Antibodies against human platelet alloantigens (HPAs) present on membrane glycoproteins represent a major health problem because they are capable of generating an immune response against platelets that can, in turn, cause a variety of bleeding disorders.2,3 In addition to genotyping, phenotypic detection of anti-HPA alloantibodies is important for the proper diagnosis, treatment, and/or prevention of diseases such as fetal and neonatal alloimmune thrombocytopenia, posttransfusion purpura, and platelet transfusion refractoriness, which can have severe clinical outcomes. Currently, platelet alloantigen phenotyping is performed by detecting antibodies against whole platelets as a source of antigens or by monoclonal antibody-based antigen capture assays, each of which have problems with specificity and practicality.4
Most HPAs are the result of single nucleotide polymorphisms that have been described on 6 platelet glycoproteins. To date, 6 biallelic HPA isoforms (HPA-1, -2, -3, -4, -5, and -15) and 26 single low-frequency antigens have been identified. Detection of alloantibodies against HPA-3 and HPA-9, which both reside on the C terminus of GPIIb, has proved particularly challenging. Despite being commonly associated with neonatal alloimmune thrombocytopenia, antibodies against these antigens are relatively rare. Furthermore, previous studies have reported difficulties with the specificity of alloantibody detection using standard practices because of epitope complexity.5-8 For example, the HPA-3 epitope is sensitive to 3-dimensional changes in GPIIb structure, and its recognition depends on glycosylation of nearby residues, which can be lost during platelet storage.
Detection of anti-HPA alloantibodies is further complicated by the fact that antibodies against class I HLA using whole platelet detection can interfere with alloantibody binding to HPA. More specific monoclonal antibody-based antigen capture techniques that can detect antibodies against glyco-modifications on alloantigens are also problematic because they are performed only by select laboratories and can be technically challenging to perform.
Because of these challenges, there is a significant need for alternative, practical methods that can detect evasive alloantibodies with high specificity and sensitivity. A previous article by Zhang et al9 used CRISPR/Cas9 technology in human induced pluripotent stem cells (iPSCs) to engineer megakaryocyte (MK) progenitors to express low-frequency platelet-specific alloantigens. That proof-of-concept study introduced the possibility of using gene editing of stem cells to express clinically relevant antigens for the detection of specific alloantibodies with 1-step flow cytometric analysis, which uses relatively small amounts of patient sample and is less cumbersome to perform than other types of analyses. However, that study was limited to expressing HPA-1 and did not directly address the issue of class I HLA antibody interference.

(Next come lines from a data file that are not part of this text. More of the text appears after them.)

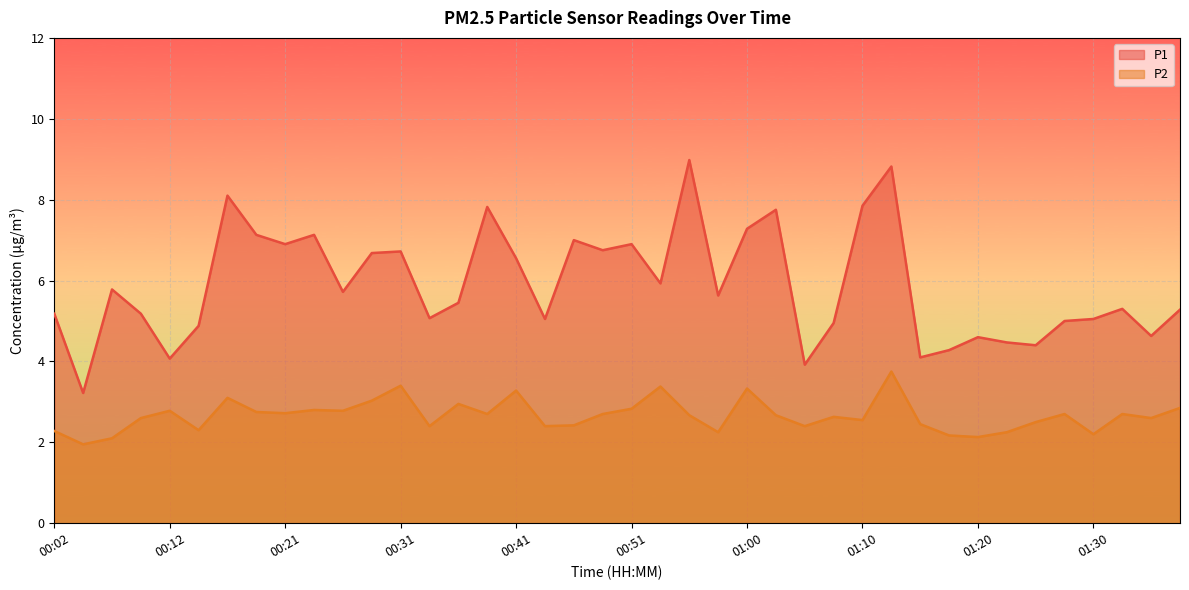

What is the label of the 24th point from the right?

00:41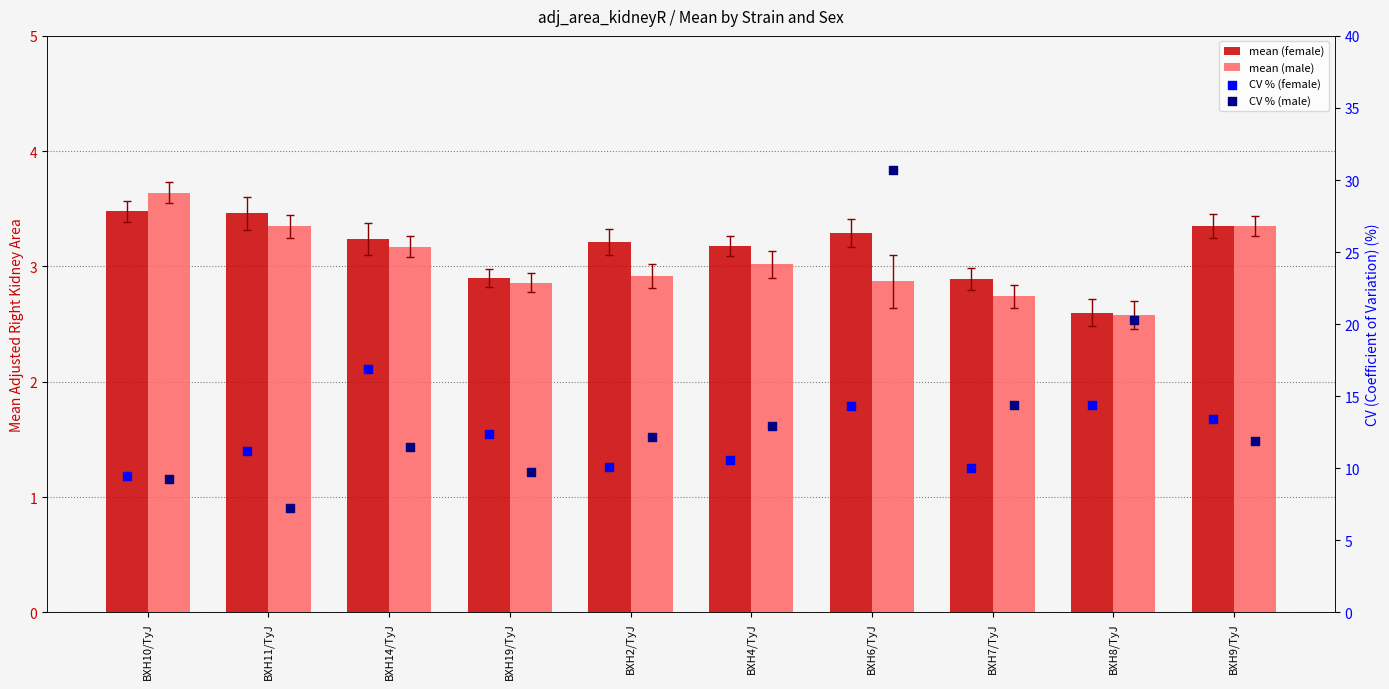

What is the total value across all series at BXH2/TyJ?

28.4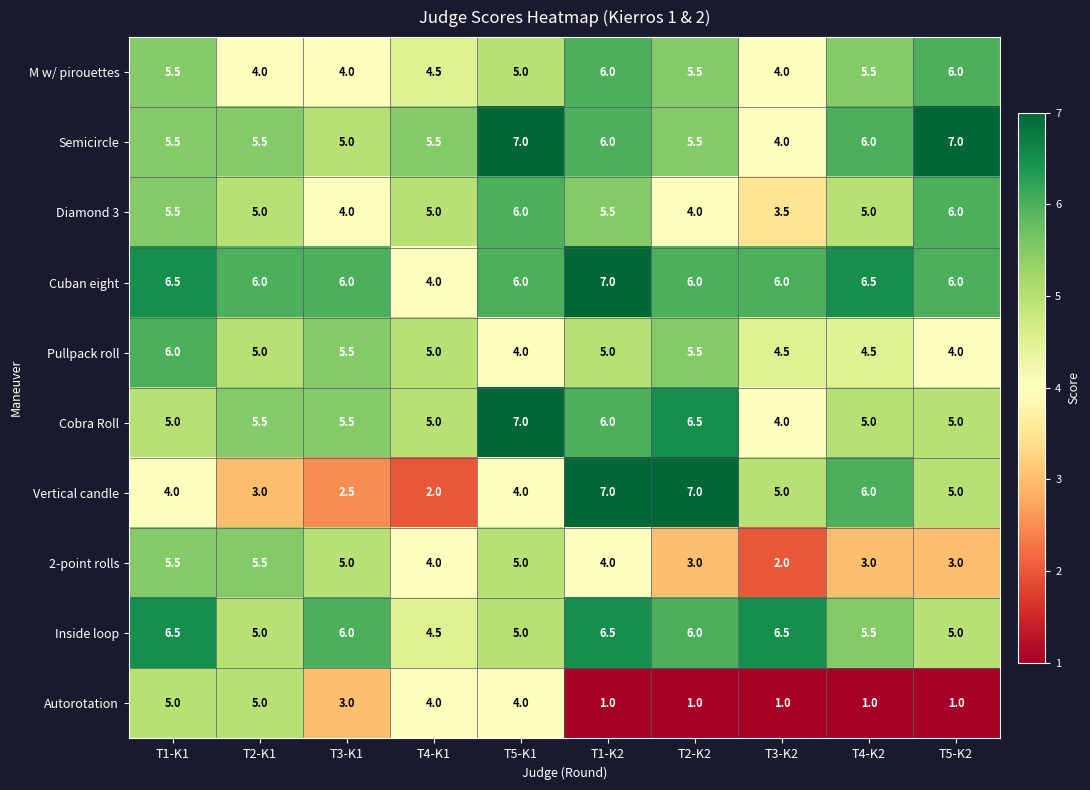

What is the difference between the maximum and minimum values in the Cobra Roll series?

3.0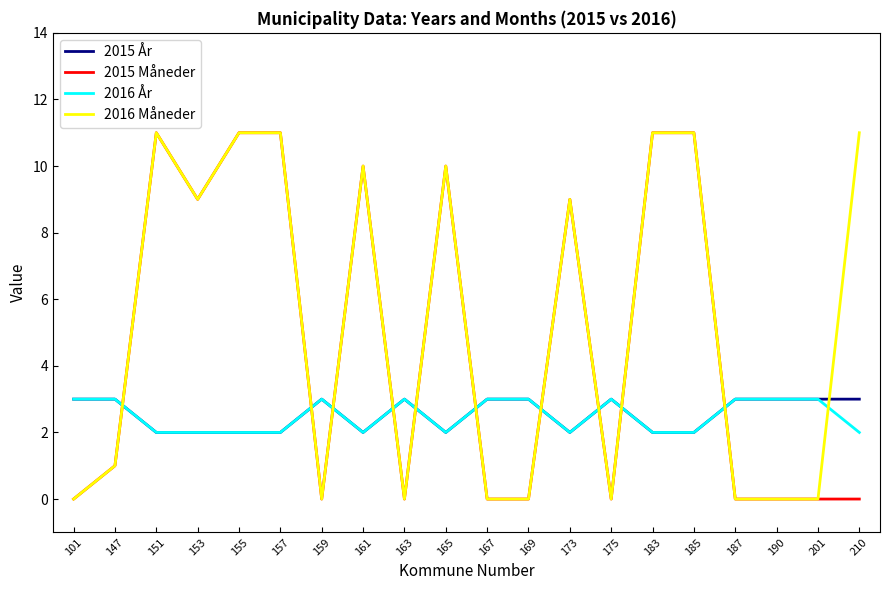

What is the highest value of the 2016 År series?

3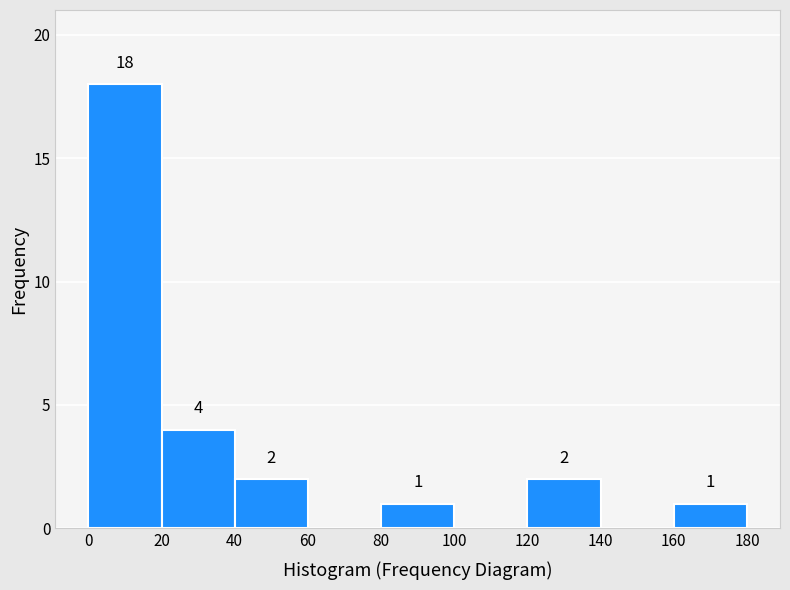

Which range on the x-axis has the tallest bar?

0 to 20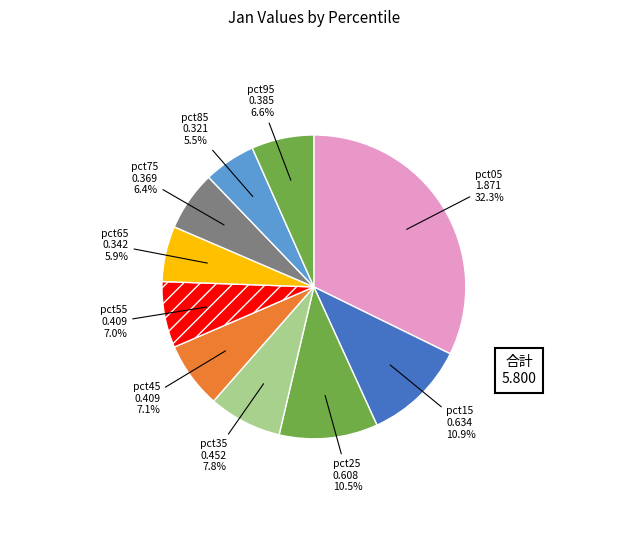

How many segments does this pie chart have?

10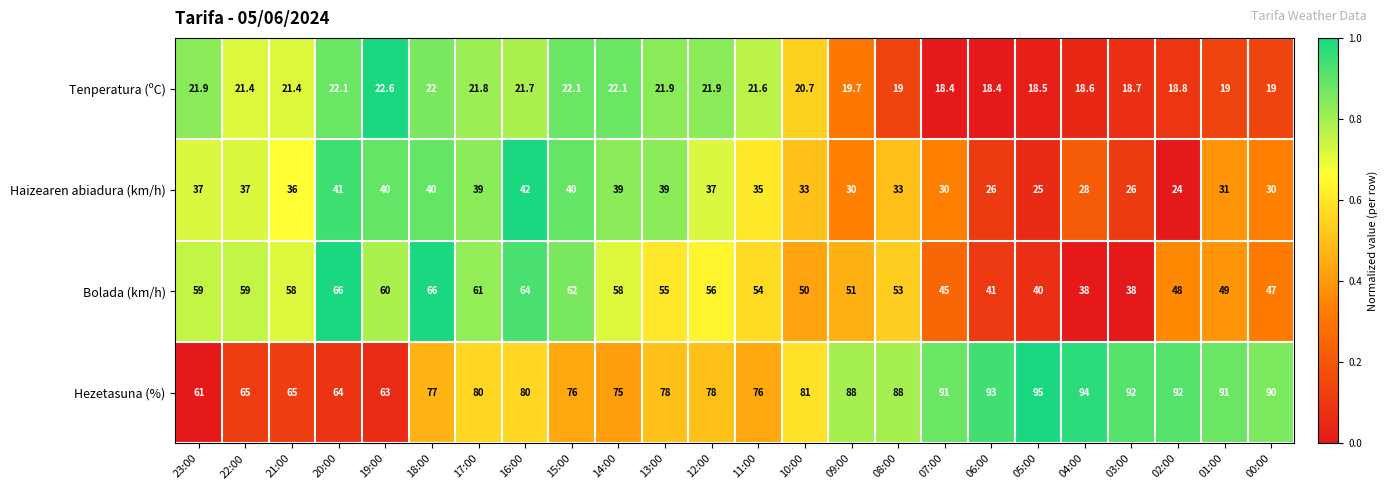

Between 12:00 and 08:00, which series saw the biggest shift?

Hezetasuna (%)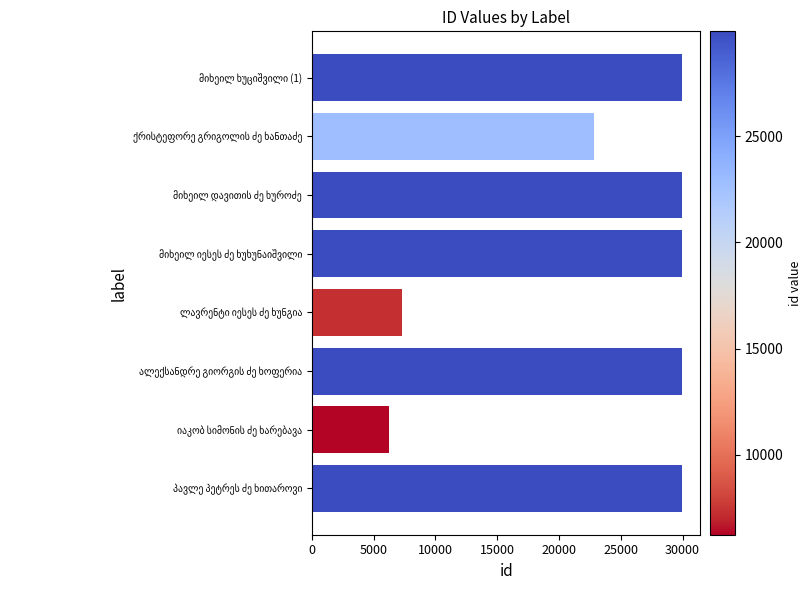

Are the bars horizontal?

Yes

In the Zhang et al article in this issue, the authors expand on their original study by engineering iPSC-derived MKs to lack class I HLA antigen expression. These cells were also modified to be type O to avoid blood type incompatibility. HLA-negative, type O founder iPSCs were further edited to express HPA-3 or HPA-9 polymorphisms using the established CRISPR/Cas9 methodology. Importantly, the resulting designer cells were capable of detecting alloantibodies present in patient serum with high specificity and, in some cases, they demonstrated improved sensitivity compared with antigen capture methods. The clinical potential of this method was further demonstrated by showing that anti-HPA-9b alloantibodies in patient sera from unresolved neonatal alloimmune thrombocytopenia cases could be detected.
The authors envision using gene-edited iPSCs for alloantibody detection against additional disease-associated HPAs. Their approach provides clear advantages over existing methods by enabling the expression of particular alloantigens in a whole-cell context without class I HLA interference for highly specific flow cytometric antibody detection. Reports on the utility of this new technology in the clinical setting will surely be eagerly anticipated. Thus, this new study by Zhang et al represents another promising stride toward improving platelet alloantibody detection.
Conflict of interest statement: J.E.I. has financial interest in and is a founder of Platelet BioGenesis, a company that aims to produce donor-independent human platelets from human-induced pluripotent stem cells at scale. He is an inventor on this patent. The interests of J.E.I. were reviewed and are managed by the Brigham and Women's Hospital and Partners HealthCare in accordance with their conflict-of-interest policies.